Ma risulta evidente, anche nel caso della Germania, che la politica si muove molto cautamente, senza prevedere un'obbligatorietà generalizzata.
Ancora più originale e particolare è stato l'approccio dei Paesi nordici, quali Danimarca, Norvegia e Svezia le quali, nella coscienza che le Forze Armate disponibili non sono sufficienti, hanno incrementato il loro personale militare estendendo al personale femminile la coscrizione obbligatoria. La Ministra della Difesa danese ha commentato che tale decisione consente di conseguire “la piena uguaglianza tra i sessi”, in tal modo mascherando con una condivisibile motivazione di equità sociale il provvedimento impopolare di incrementare la coscrizione obbligatoria.

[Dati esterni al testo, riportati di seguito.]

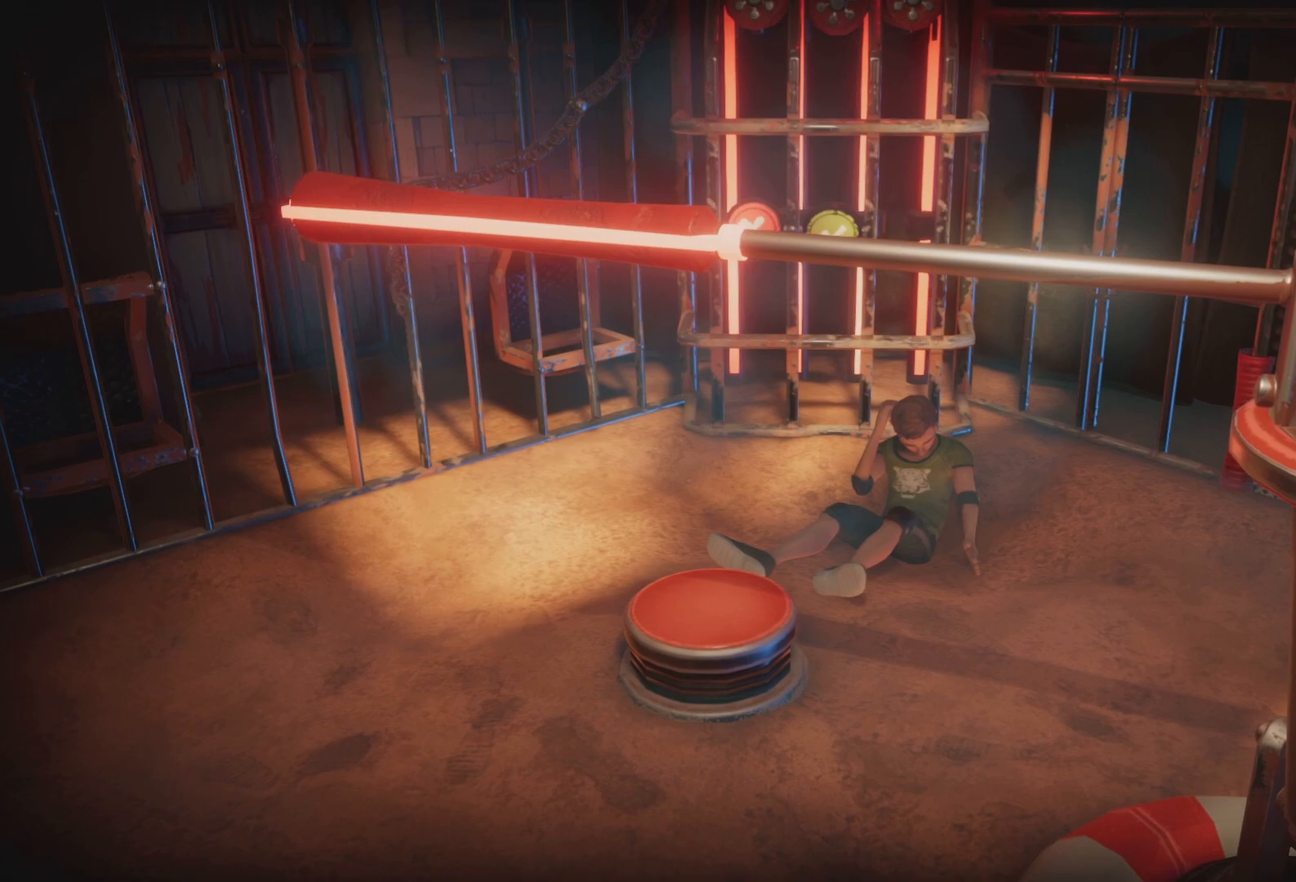
{"buttons": ["A", "B"], "events": []}
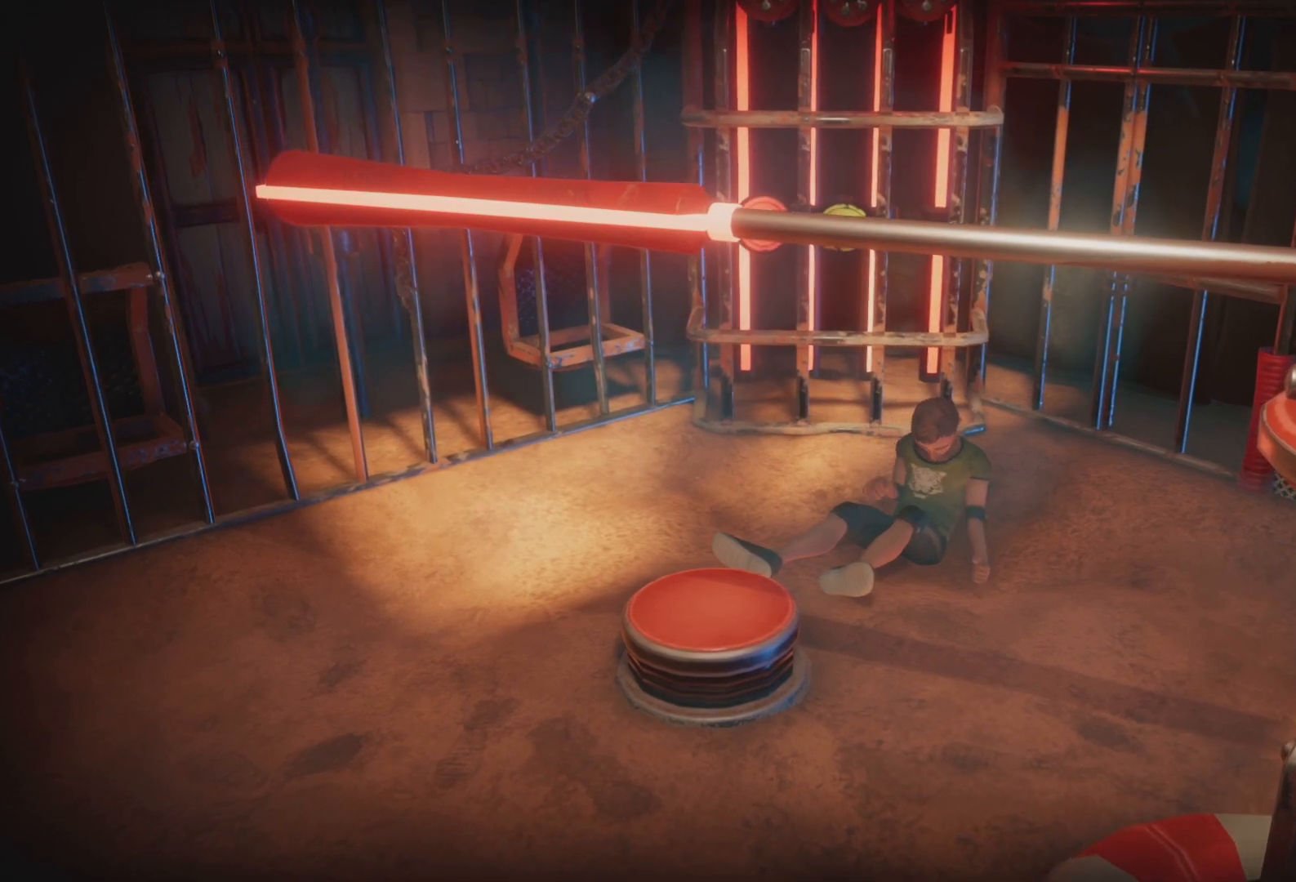
{"buttons": ["A", "B"], "events": []}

Nel frattempo, alla fine di marzo, Putin ha ufficializzato la chiamata alle armi dello scaglione annuale primaverile, che prevede l'arruolamento di 147.000 soldati. Contestulamente, è stato prevista l'estensione a 30 anni dell'età massima di arruolamento, escludendo però coloro che lavorano nel settore informatico e nell'industria Difesa.
Pertanto, risulta ben evidente la differenza tra una Russia che non sembra patire di particolari carenze di personale e neppure di problemi di gestione dei propri bacini di reclutamento ed un'Europa balbettante, che valuta opzioni di dubbia realizzazione o adotta soluzioni di scarsa efficacia.